Once you've got all the data in memory, you can decode the sizes and send just the bits which are real data.
Loading all of it into memory may well be a good idea, but that will entirely depend on how often it's modified and how often it's queried.
Was there anything more to the question than just "is this a sane thing to do"?
Are you sure you will never want to delete files from, say, 1200 to 1400? What happens when you are done transferring? Is the data archived or will it continuously grow?
I really don't see why appending all of the data to a single file would improve performance. Instead it's likely to cause more issues for you down the line. So, why would you combine them?
Other things to consider are, what happens if the massive file gets some corruption in the middle from bad sectors on the disk? Looks like you lose everything. Keeping them separate should increase their survivability.
You can certainly work with large files without loading the entire thing in memory, but that's not exactly easy and you will ultimately have to drop down to some low level coding to do it. Don't constrain yourself. Also, what if the file requires a bit of hand editing? Most programs would force you to load and lock the entire thing.
Further, having a single large file would mean that you can't have multiple processes reading / writing the data.
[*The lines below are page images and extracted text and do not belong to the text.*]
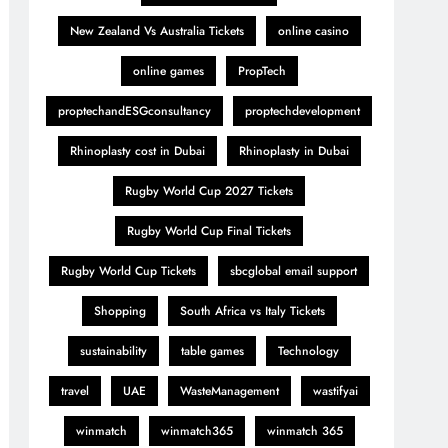
New Zealand Vs Australia Tickets
online casino
online games
PropTech
proptechandESGconsultancy
proptechdevelopment
Rhinoplasty cost in Dubai
Rhinoplasty in Dubai
Rugby World Cup 2027 Tickets
Rugby World Cup Final Tickets
Rugby World Cup Tickets
sbcglobal email support
Shopping
South Africa vs Italy Tickets
sustainability
table games
Technology
travel
UAE
WasteManagement
wastifyai
winmatch
winmatch365
winmatch 365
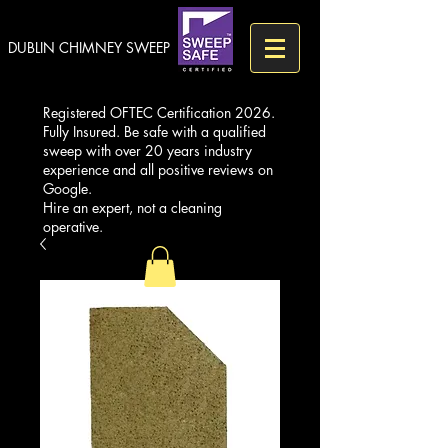
DUBLIN CHIMNEY SWEEP
Registered OFTEC Certification 2026.
Fully Insured. Be safe with a qualified
sweep with over 20 years industry
experience and all positive reviews on
Google.
Hire an expert, not a cleaning
operative.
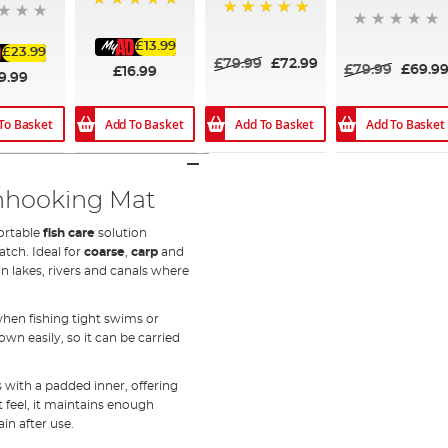
100%
100%
£13.99
£23.99
£79.99
£72.99
£79.99
£69.9
£16.99
9.99
Add To Basket
Add To Basket
To Basket
Add To Basket
nhooking Mat
portable
fish care
solution
tch. Ideal for
coarse
,
carp
and
 on lakes, rivers and canals where
when fishing tight swims or
wn easily, so it can be carried
 with a padded inner, offering
t feel, it maintains enough
in after use.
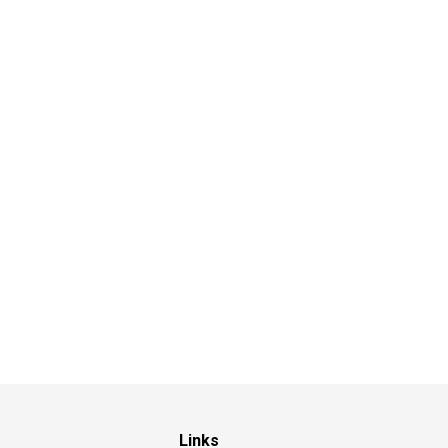
Links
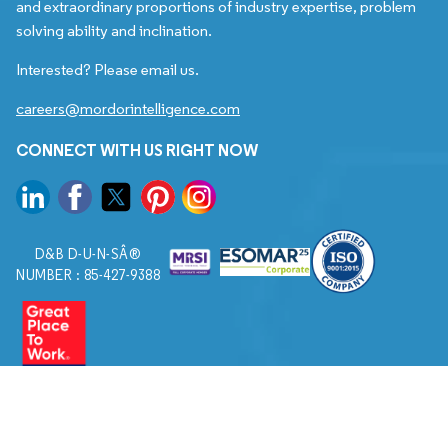
and extraordinary proportions of industry expertise, problem
solving ability and inclination.
Interested? Please email us.
careers@mordorintelligence.com
CONNECT WITH US RIGHT NOW
D&B D-U-N-SÂ®
NUMBER : 85-427-9388
© 2026. All Rights Reserved to Mordor Intelligence.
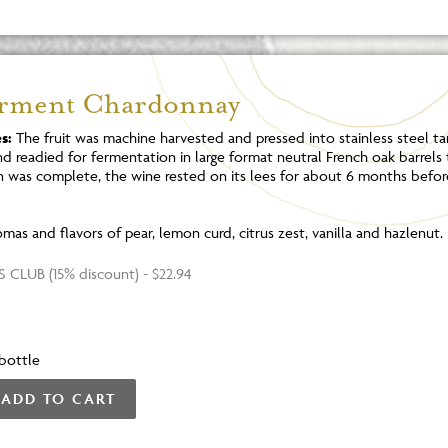
erment Chardonnay
s:
The fruit was machine harvested and pressed into stainless steel tan
d readied for fermentation in large format neutral French oak barrels
 was complete, the wine rested on its lees for about 6 months befor
mas and flavors of pear, lemon curd, citrus zest, vanilla and hazlenut.
 CLUB (15% discount) - $22.94
bottle
ADD TO CART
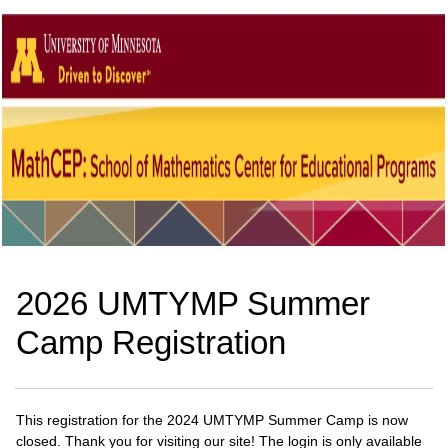
2026 UMTYMP Summer
Camp Registration
This registration for the 2024 UMTYMP Summer Camp is now
closed. Thank you for visiting our site! The login is only available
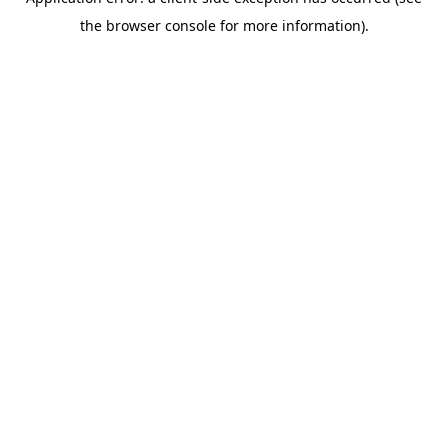
the browser console for more information).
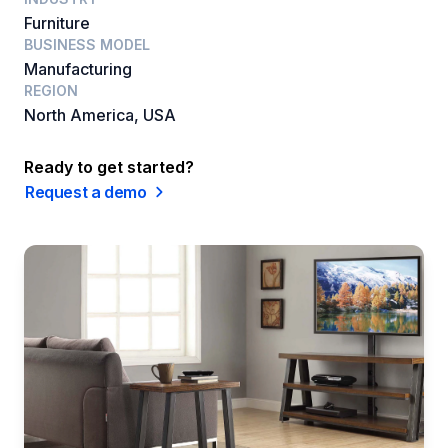
Furniture
BUSINESS MODEL
Manufacturing
REGION
North America, USA
Ready to get started?
Request a demo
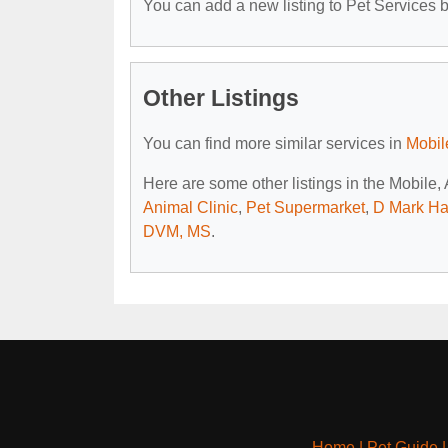
You can add a new listing to Pet Services by
Other Listings
You can find more similar services in
Mobil
Here are some other listings in the Mobile,
Animal Clinic
,
Pet Supermarket
,
D Mark Hai
DVM, MS
.
Home
|
Pet Guide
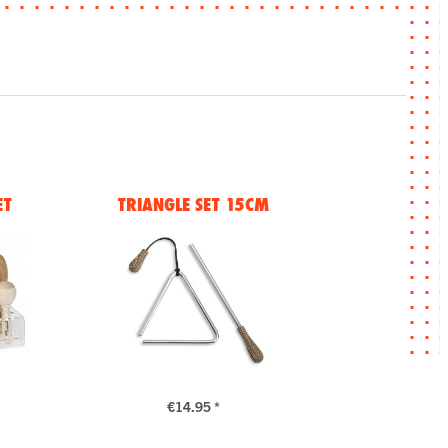
ET
TRIANGLE SET 15CM
€14.95 *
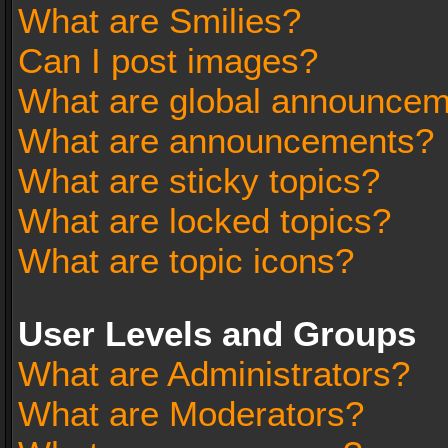
What are Smilies?
Can I post images?
What are global announce
What are announcements?
What are sticky topics?
What are locked topics?
What are topic icons?
User Levels and Groups
What are Administrators?
What are Moderators?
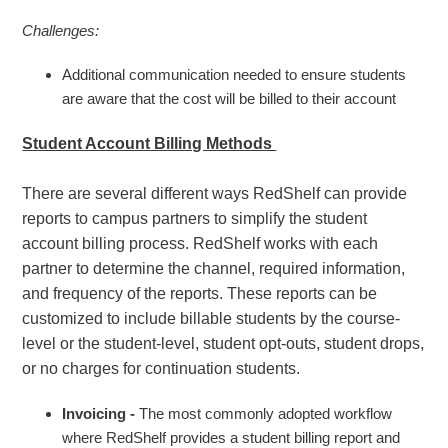
Challenges:
Additional communication needed to ensure students
are aware that the cost will be billed to their account
Student Account Billing Methods
There are several different ways RedShelf can provide
reports to campus partners to simplify the student
account billing process. RedShelf works with each
partner to determine the channel, required information,
and frequency of the reports. These reports can be
customized to include billable students by the course-
level or the student-level, student opt-outs, student drops,
or no charges for continuation students.
Invoicing -
The most commonly adopted workflow
where RedShelf provides a student billing report and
This limits scalability.
If you know you need files from #1000 to 1100, you can use the built in (c#) code to get a collection of files meeting that criteria.
You can simply concatenate all the files in one big file 'dbase' without any header or footer.
In another file 'index', you can save the position of all the small files in 'dbase'. This index file, as very small, can be cached completely in memory.
This scheme allows you to fast read the required files, and to add new ones at the end of your collection.
Your plan sounds workable. It seems like a filestream can peform the seeks and reads that you need. Are you running into specific problems with implementation, or are you looking for a better way to do it?
Whether there is a better way might depend upon how fast you can read the files vs how fast you can transmit them on the network. Assuming that you can read tons of individual files faster than you can send them, perhaps you could set up a bounded buffer, where you read ahead x number of files into a queue. Another thread would be reading from the queue and sending them on the network
I would modify your scheme in one way: instead of reading the first two bytes, then using those to determine the size of the next read, I'd just read 2KiB immediately, then use the first two bytes to determine how many bytes you transmit.
You'll probably save more time by using only one disk read than by avoiding transferring the last ~150 bytes from the disk into memory.
The other possibility would be to pack the data for the files together, and maintain a separate index to tell you the start position of each. For your situation, this has the advantage that instead of doing a lot of small (2K) reads from the disk, you can combine an arbitrary number into one large read. Getting up to around 64-128K per read will generally save a fair amount of time.
You could stick with your solution of one big file but use memory mapping to access it (see here e.g.). This might be a bit more performant, since you also avoid paging and the virtual memory management is optimized for transferring chunks of 4096 bytes.
Afaik, there's no direct support for memory mapping, but here is some example how to wrap the WIN32 API calls for C#.
See also here for a related question on SO.
Interestingly, this problem reminds me of the question in this older SO question:
Is this an over-the-top question for Senior Java developer role?